■ Trecho selecionado ■
ANO: 24 | Nº: 6083
09/11/2018 Fogo cruzado

Mário Mena afirma que secretaria da Saúde enfrenta dificuldades para ‘funcionar a pleno’

Foto: Sidimar Rostan/Especial JM

Secretário apresentou informações em sessão, a convite dos vereadores
Secretário apresentou informações em sessão, a convite dos vereadores
O Secretário Municipal de Saúde e Atenção à Pessoa com Deficiência, Mário Mena Kalil, reiterou, ontem, aos vereadores, que a rotina de serviços custeados com recursos da pasta podem ser alterados por conta de atrasos nos repasses de valores do governo do Estado. “Nunca disse que iria acabar qualquer serviço. Disse que pode haver diminuição. Poderá haver diminuição de transporte e atraso em exames, mas isso em detrimento da dificuldade de pagamento”, disse.
O secretário detalhou informações apresentadas à imprensa, no início da semana, destacando a atuação da procuradoria jurídica, na tentativa de viabilizar, judicialmente, as transferências de recursos. Um mandado de segurança foi negado, segundo Kalil, sob a justificativa de que o Estado não teria recursos. O titular da pasta destacou, ainda, que o município arcou com os valores (cerca de R$ 7 milhões). Com isso, o volume direcionado à saúde correspondeu a 23% do orçamento. “É muito recurso atrasado. Não tenho mais como fazer a pasta funcionar a pleno. É preciso que a população entenda algumas medidas”, salientou.
Kalil enumerou ações adotadas para economizar com despesas de diárias, gasolina e manutenção da frota da saúde. O secretário revelou que o novo laboratório estava planejado e que não representa ‘nenhum recurso a mais’. Ele também garantiu que os parlamentares serão informados sobre qualquer alteração nas rotinas da secretaria. O titular da pasta aproveitou para solicitar, aos vereadores, uma articulação para solicitar ao governador eleito, Eduardo Leite, do PSDB, a prioridade na regularização dos repasses.

■ Sua tarefa ■
Na notícia acima, reescreva em forma de lista, por favor, o parágrafo que começa com "O secretário detalhou informações", mantendo os fatos principais.

■ Informações ■

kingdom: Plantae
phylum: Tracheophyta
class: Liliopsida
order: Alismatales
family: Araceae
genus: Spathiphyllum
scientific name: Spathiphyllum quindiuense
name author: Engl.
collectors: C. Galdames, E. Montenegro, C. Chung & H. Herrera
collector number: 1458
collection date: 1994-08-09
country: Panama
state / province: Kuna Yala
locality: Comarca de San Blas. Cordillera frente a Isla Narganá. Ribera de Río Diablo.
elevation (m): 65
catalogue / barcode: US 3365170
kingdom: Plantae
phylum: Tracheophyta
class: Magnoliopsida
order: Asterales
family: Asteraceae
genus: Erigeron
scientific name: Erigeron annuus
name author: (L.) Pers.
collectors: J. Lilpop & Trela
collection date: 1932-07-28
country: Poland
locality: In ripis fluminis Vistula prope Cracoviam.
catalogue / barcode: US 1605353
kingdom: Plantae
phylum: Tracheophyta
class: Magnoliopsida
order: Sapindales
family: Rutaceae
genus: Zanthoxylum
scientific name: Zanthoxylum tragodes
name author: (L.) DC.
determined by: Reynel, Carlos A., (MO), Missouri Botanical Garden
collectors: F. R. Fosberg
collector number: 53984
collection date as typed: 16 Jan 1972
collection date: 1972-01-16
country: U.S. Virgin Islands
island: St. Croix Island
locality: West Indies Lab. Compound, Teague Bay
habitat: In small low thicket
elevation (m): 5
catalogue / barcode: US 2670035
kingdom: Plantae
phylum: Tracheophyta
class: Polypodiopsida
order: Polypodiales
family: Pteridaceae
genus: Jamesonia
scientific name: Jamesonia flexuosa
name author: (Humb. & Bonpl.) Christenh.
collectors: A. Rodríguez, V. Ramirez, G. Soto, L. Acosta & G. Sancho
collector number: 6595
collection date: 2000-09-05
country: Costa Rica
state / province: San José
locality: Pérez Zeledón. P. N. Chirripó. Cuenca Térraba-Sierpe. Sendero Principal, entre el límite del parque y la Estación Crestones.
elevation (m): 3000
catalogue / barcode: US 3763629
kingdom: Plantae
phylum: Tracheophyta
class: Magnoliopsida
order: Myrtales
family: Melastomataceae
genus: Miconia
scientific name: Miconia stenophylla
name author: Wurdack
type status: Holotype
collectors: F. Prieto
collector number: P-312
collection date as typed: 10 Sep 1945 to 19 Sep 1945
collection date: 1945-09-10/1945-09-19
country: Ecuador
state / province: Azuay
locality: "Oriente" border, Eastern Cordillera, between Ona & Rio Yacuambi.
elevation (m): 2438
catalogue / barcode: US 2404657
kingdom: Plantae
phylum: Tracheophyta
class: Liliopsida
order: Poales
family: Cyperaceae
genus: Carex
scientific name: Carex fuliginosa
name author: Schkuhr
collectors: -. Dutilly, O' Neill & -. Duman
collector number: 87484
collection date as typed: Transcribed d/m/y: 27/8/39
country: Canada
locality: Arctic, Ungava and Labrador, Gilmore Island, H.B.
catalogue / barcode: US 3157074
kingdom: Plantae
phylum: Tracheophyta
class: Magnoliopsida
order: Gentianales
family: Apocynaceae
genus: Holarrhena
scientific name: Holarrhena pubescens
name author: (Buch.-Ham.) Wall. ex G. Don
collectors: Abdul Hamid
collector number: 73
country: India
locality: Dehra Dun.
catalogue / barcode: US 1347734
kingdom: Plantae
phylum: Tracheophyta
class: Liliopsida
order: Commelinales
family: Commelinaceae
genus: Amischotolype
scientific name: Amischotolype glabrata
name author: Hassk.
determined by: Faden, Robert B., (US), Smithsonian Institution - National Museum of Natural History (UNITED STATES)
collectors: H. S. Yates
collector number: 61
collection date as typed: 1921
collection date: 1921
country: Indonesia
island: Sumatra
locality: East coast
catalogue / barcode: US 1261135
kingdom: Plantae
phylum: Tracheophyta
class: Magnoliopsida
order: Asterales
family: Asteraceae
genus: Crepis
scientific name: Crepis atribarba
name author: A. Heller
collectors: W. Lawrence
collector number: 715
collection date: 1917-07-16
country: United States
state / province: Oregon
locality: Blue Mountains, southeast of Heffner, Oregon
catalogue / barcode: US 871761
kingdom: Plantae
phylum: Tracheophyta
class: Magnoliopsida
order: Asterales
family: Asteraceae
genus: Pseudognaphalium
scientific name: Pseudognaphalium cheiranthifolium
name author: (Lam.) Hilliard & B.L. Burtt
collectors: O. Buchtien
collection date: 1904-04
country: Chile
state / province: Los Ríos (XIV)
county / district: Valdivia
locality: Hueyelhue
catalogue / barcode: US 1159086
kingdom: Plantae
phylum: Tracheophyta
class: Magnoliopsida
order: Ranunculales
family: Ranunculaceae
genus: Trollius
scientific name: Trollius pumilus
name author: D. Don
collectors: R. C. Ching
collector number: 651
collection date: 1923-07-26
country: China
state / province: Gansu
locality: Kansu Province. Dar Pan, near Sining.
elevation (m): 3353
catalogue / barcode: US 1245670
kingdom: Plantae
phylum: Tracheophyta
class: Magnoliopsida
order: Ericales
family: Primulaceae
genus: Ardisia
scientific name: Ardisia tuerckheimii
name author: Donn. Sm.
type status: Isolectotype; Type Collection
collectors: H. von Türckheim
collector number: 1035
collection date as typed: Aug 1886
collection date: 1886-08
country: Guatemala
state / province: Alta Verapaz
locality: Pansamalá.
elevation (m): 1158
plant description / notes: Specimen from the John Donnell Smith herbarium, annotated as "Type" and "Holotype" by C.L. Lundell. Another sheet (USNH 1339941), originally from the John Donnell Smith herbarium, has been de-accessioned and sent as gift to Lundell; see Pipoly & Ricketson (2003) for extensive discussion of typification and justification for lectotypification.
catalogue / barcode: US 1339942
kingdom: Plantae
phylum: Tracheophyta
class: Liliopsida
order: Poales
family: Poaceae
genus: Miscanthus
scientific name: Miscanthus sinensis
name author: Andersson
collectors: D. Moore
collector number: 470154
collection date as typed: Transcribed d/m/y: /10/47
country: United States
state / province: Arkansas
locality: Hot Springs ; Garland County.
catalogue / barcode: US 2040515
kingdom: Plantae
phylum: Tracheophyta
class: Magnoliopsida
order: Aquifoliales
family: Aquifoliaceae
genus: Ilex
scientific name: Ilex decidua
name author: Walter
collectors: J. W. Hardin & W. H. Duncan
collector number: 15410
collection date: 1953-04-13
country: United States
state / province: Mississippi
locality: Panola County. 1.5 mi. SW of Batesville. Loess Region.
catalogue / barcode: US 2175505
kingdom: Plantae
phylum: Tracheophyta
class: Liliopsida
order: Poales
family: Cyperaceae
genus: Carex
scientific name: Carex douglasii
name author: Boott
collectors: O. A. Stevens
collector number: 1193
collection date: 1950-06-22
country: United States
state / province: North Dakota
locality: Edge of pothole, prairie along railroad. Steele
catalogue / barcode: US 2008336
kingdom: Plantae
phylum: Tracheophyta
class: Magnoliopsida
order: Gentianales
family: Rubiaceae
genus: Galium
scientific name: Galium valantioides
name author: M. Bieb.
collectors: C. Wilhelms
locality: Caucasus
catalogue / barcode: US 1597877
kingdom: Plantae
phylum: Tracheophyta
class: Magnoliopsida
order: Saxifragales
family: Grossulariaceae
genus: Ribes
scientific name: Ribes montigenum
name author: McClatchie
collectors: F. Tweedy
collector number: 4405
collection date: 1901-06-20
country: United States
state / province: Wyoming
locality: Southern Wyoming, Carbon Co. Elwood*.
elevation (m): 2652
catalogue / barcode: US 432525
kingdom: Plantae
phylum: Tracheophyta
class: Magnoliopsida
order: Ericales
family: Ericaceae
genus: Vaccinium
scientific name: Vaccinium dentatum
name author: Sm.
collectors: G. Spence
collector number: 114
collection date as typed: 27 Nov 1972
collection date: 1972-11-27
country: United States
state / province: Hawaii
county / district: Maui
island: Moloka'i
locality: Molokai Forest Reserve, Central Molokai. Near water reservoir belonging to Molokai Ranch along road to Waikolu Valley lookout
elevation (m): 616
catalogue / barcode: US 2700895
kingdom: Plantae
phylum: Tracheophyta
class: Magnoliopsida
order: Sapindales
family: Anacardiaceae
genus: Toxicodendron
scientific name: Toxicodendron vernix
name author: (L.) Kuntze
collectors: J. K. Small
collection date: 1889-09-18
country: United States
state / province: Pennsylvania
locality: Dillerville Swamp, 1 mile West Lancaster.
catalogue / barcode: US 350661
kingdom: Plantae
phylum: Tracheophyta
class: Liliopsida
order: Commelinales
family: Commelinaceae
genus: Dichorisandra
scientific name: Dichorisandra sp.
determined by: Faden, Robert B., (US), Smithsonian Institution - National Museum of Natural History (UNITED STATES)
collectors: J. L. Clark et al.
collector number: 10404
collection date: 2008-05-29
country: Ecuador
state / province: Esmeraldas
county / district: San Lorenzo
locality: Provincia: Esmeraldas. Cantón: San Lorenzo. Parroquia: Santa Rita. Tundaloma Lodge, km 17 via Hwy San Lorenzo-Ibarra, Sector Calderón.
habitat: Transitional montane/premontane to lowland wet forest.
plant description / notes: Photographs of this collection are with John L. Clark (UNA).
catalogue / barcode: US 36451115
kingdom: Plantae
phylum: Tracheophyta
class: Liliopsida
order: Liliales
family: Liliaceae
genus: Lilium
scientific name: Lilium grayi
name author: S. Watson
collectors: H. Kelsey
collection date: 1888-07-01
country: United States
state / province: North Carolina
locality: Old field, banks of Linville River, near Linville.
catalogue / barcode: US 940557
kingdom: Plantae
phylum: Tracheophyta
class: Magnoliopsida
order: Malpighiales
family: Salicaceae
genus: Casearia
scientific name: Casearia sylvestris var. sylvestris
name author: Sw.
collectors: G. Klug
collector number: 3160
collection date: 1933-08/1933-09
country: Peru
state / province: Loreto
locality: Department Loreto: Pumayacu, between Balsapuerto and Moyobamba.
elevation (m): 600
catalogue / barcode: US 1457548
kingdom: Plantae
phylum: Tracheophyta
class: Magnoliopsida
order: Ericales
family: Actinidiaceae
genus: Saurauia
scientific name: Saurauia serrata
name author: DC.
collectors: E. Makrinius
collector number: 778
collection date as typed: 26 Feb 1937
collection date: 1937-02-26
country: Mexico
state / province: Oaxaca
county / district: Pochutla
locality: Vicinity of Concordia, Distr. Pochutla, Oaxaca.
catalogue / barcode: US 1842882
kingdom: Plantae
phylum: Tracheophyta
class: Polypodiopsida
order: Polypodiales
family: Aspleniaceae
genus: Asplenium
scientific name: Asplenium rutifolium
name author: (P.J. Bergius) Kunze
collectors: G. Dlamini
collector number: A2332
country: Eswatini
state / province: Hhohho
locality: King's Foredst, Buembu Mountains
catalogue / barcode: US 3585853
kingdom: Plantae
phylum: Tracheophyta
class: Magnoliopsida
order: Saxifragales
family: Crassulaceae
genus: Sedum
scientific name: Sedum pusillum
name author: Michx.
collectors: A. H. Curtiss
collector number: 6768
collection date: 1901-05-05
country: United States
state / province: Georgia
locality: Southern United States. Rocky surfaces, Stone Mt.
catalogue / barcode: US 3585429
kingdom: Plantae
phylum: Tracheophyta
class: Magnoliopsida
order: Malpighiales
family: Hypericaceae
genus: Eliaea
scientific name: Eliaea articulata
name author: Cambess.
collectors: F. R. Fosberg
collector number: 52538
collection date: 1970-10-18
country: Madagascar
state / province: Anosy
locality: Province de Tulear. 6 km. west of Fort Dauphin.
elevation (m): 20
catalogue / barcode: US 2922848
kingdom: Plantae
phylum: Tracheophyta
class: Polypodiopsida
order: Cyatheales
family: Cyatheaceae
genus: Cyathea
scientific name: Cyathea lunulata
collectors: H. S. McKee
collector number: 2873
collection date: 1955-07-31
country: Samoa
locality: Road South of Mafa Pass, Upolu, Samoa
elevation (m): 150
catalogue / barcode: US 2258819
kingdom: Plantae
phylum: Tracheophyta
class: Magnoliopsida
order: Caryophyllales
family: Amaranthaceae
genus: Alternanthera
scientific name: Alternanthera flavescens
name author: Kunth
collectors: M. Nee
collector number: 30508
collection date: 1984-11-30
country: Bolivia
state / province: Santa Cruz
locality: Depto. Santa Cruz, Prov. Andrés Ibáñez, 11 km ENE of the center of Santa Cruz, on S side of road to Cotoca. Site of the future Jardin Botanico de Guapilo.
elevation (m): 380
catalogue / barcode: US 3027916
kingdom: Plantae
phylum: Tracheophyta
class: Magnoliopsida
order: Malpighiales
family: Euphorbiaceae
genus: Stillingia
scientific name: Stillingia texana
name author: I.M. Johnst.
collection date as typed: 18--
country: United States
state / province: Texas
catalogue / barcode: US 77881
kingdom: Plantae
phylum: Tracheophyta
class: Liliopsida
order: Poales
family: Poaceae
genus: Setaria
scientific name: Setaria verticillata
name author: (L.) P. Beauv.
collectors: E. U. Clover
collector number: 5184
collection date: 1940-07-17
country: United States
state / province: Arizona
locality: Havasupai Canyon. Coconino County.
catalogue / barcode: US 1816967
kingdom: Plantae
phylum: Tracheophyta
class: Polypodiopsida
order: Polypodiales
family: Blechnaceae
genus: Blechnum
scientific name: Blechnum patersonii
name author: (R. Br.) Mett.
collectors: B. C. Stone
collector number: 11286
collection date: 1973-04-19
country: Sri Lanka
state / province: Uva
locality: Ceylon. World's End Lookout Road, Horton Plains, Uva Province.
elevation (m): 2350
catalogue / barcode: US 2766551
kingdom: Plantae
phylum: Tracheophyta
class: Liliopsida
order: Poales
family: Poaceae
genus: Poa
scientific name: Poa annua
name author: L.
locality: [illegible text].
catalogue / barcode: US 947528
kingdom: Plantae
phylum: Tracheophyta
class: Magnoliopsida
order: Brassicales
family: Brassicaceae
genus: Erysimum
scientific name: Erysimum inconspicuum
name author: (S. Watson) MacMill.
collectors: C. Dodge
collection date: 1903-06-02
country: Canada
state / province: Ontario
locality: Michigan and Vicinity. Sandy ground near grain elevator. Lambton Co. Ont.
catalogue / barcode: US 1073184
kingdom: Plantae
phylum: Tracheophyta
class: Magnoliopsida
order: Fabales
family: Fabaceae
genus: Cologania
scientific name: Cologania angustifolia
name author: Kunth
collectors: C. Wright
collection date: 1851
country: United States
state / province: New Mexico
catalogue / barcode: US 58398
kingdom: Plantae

■ Resposta ■
- O secretário detalhou informações apresentadas à imprensa no início da semana.
- Destacou a atuação da procuradoria jurídica na tentativa de viabilizar judicialmente as transferências de recursos.
- Segundo Kalil, um mandado de segurança foi negado sob a justificativa de que o Estado não teria recursos.
- O município arcou com os valores (cerca de R$ 7 milhões), e o volume direcionado à saúde correspondeu a 23% do orçamento.
- Kalil afirmou que há muito recurso atrasado, que não tem mais como fazer a pasta funcionar a pleno e que a população precisa entender algumas medidas.